Gather each line in the records below that contains the string "unidades", copying those lines unchanged.

(Dataset entries)

BEGIN

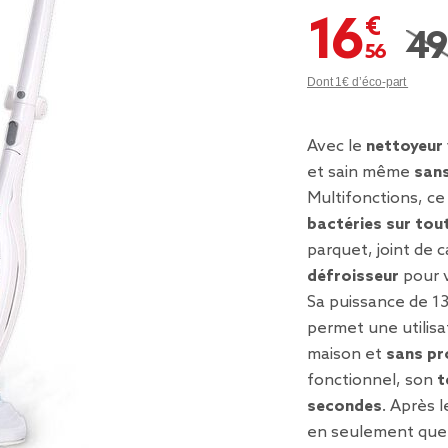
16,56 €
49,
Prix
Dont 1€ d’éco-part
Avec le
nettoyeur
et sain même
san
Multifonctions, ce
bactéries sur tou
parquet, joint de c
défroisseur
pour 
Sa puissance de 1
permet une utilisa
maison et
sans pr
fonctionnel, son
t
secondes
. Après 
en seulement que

END
BEGIN

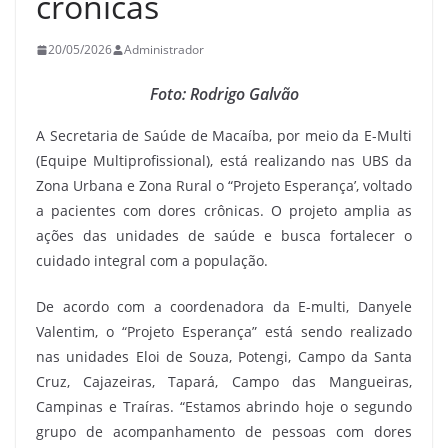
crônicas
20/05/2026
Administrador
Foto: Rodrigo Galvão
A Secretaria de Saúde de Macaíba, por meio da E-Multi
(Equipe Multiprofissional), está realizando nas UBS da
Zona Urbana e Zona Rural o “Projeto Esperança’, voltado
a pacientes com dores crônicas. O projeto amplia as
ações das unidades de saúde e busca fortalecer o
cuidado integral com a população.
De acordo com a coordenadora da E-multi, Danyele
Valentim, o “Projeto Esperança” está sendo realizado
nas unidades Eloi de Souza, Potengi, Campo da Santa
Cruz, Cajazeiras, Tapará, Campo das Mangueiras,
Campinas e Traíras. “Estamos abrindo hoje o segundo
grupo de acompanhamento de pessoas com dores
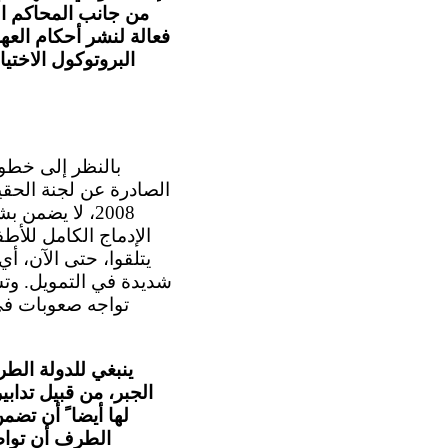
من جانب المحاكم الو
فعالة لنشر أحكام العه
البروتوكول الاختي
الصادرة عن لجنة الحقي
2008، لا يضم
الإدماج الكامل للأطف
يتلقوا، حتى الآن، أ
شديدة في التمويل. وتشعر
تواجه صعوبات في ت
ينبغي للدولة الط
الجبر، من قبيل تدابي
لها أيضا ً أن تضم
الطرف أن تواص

END

* Output
ações das unidades de saúde e busca fortalecer o
nas unidades Eloi de Souza, Potengi, Campo da Santa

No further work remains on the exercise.